Die Landesaufsicht nimmt im Rahmen des Überprüfungsverfahrens eine Risikoeinschätzung vor. Unter Berücksichtigung von Art, Umfang und Komplexität der Geschäftstätigkeit und den damit verbundenen Risiken für das Unternehmen und den Finanzmarkt ist ein höheres oder niedrigeres Risiko anzunehmen. Dabei ist zum einen mit Blick auf den regional begrenzten Geschäftsbereich und der damit regelmäßig verbundenen geringeren Summe der Kapitalanlagen bei den Lebensversicherern bzw. im Marktvergleich geringeren Bruttobeitragseinnahmen bei den Schaden-/Unfallversicherern von in der Regel geringeren Risiken für den Finanzmarkt auszugehen. Zum anderen wird die Vermögens-, Finanz- und Ertragslage anhand versicherungsspezifischer Kennzahlen regelmäßig bewertet.
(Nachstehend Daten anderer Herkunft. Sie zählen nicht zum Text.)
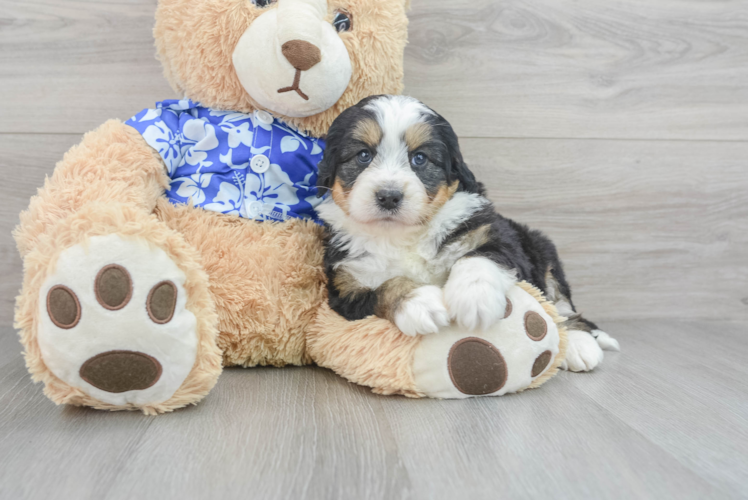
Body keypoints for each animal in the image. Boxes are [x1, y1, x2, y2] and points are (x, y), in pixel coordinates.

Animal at [316, 95, 620, 374]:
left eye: (419, 158)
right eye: (363, 155)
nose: (389, 196)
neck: (402, 235)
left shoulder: (498, 237)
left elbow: (479, 257)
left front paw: (474, 297)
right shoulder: (345, 287)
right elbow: (383, 288)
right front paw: (420, 302)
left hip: (542, 251)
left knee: (562, 305)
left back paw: (581, 344)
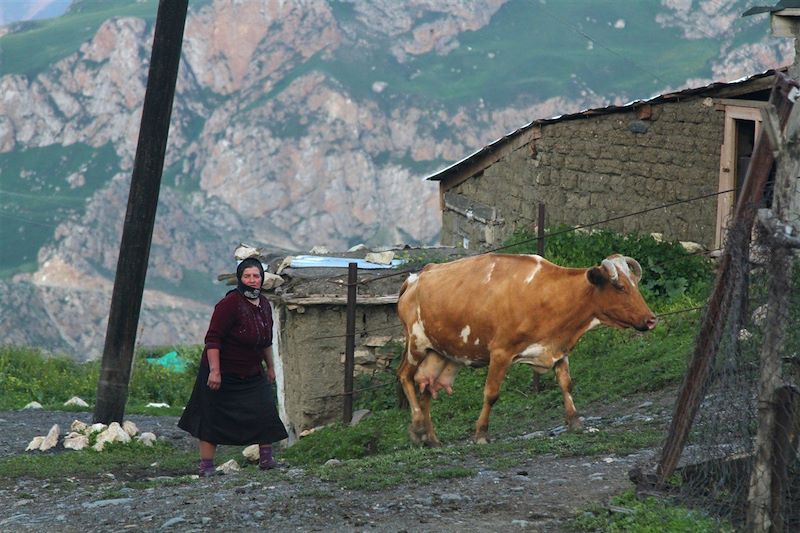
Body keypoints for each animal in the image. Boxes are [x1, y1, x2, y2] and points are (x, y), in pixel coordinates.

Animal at [398, 254, 656, 444]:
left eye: (635, 284)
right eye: (620, 286)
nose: (651, 319)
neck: (547, 295)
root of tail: (416, 277)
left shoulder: (558, 349)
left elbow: (566, 384)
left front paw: (575, 422)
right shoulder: (500, 352)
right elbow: (491, 394)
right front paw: (481, 434)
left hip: (440, 353)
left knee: (427, 388)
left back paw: (431, 438)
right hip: (416, 344)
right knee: (404, 376)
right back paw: (418, 427)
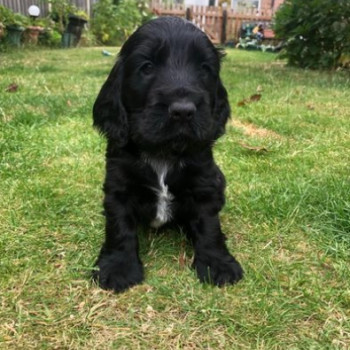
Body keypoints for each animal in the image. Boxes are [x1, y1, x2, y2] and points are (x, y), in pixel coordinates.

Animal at [91, 16, 242, 292]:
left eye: (204, 68)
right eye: (147, 67)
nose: (183, 110)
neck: (164, 151)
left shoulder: (204, 185)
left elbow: (209, 227)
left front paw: (218, 264)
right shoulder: (118, 188)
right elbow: (119, 228)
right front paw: (118, 268)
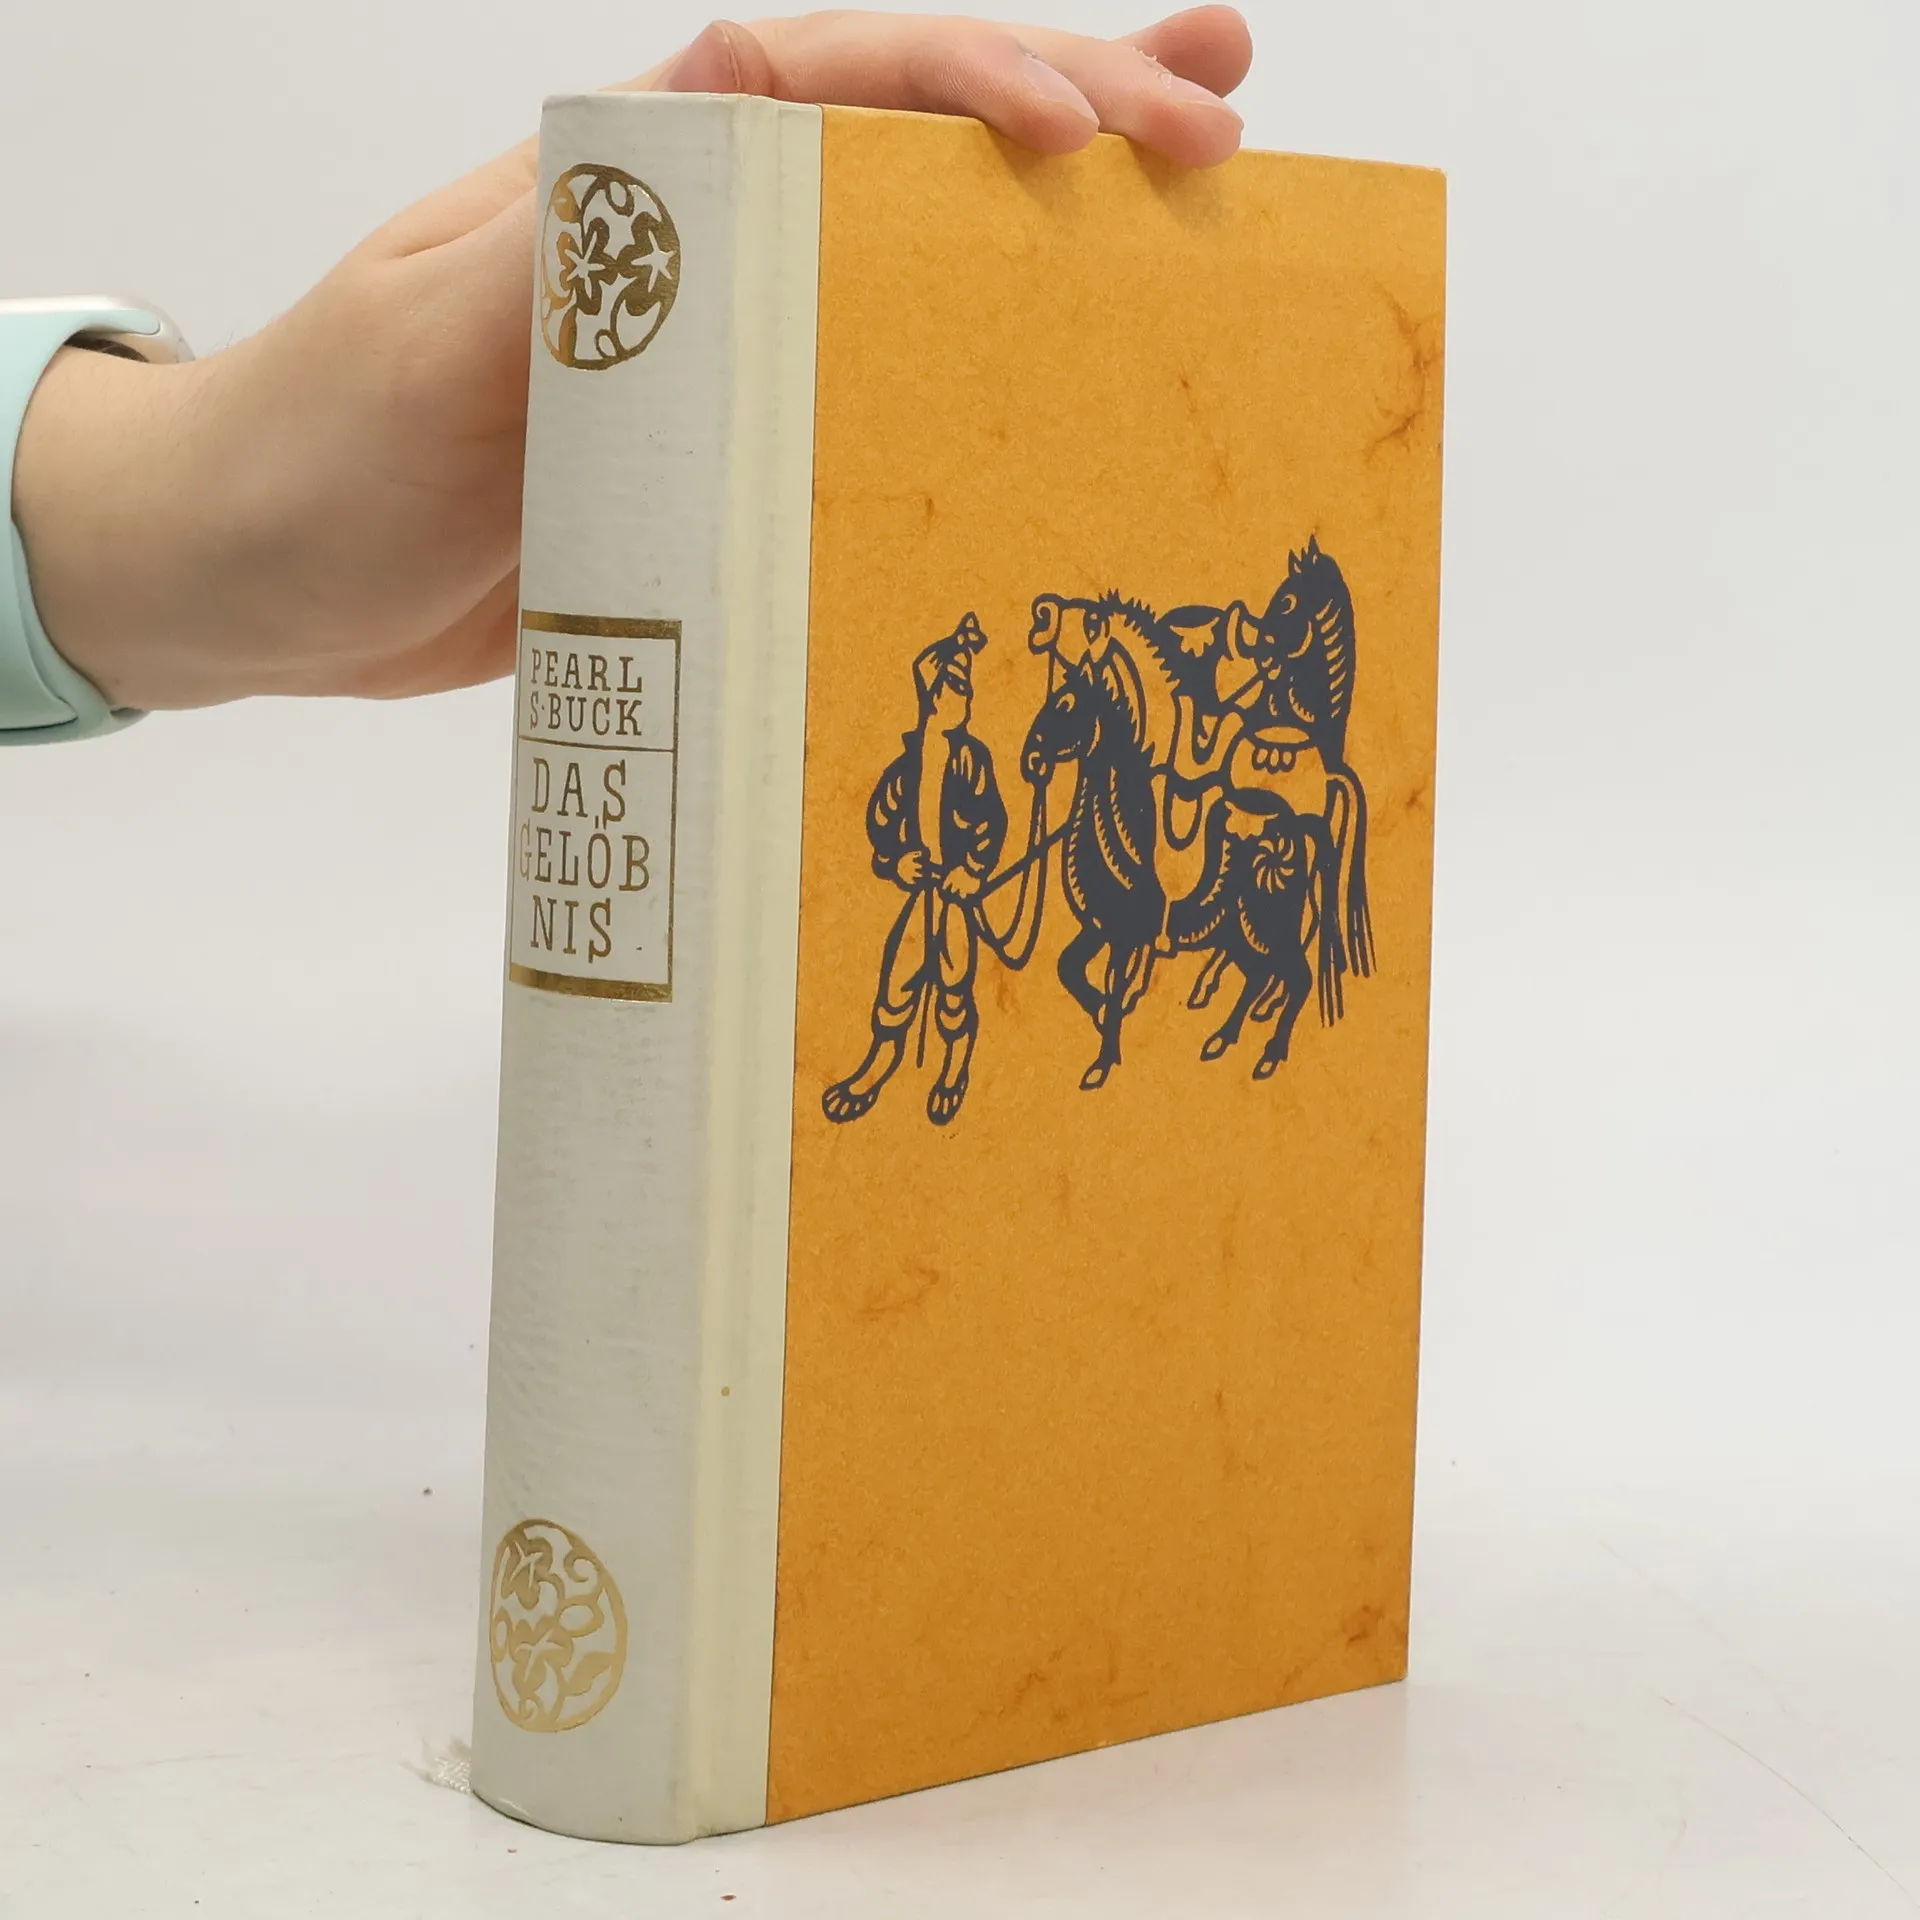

Die Überprüfung der Risikoeinschätzung wird regelmäßig durchgeführt und kann jederzeit zu einer unternehmensindividuellen Ad-hoc-Prüfung oder zu zusätzlichen Meldepflichten führen, sobald aktuelle aufsichtliche Erkenntnisse zu einer veränderten Risikoeinschätzung führen.

Die Entwicklung der Risikoeinschätzung des Unternehmens fließt in die jährliche Aufsichtsplanung ein. Diese enthält sowohl die Häufigkeit der Vor-Ort-Prüfungen („On-Site“) in einem jährlichen Prüfungsplan sowie die Prüfungshäufigkeit bestimmter Aufsichtsprozesse, die sich insbesondere auf die Beurteilung eingereichter Unterlagen im Rahmen der Berichterstattung an die Aufsicht beziehen („Off-Site“).

Bei den Instrumenten nach Artikel 34 Absatz 4 Solvency-II-Rahmenrichtlinie handelt es sich um quantitative Instrumente (zusätzlich zur Berechnung der Solvenzkapitalanforderung) im Rahmen des aufsichtlichen Überprüfungsverfahrens zur Bewertung der Risikotragfähigkeit. Hierbei handelt es sich insbesondere um das Instrument der Prognoserechnungen, das in § 44 VAG in nationales Recht umgesetzt ist. Prognoserechnungen sind von den beaufsichtigten Unternehmen durchzuführende Berechnungen, die u. a. das erwartete Geschäftsergebnis zukünftiger Geschäftsjahre und auch die Risikotragfähigkeit in Stresssituationen umfasst.

Darüber hinaus werden im Rahmen des aufsichtlichen Überprüfungsverfahrens situativ auch Erkenntnisse aus weiteren Erhebungen zur Risikotragfähigkeit (etwa makroprudenzielle Analysen zum Zwecke der Finanzstabilität) genutzt, falls dieses für die mikroprudenzielle Erkenntnisgewinnung sachgerecht und rechtlich möglich ist und – bei Konzernzugehörigkeit – nicht schon durch den Konzern als Vorgabe erfolgt.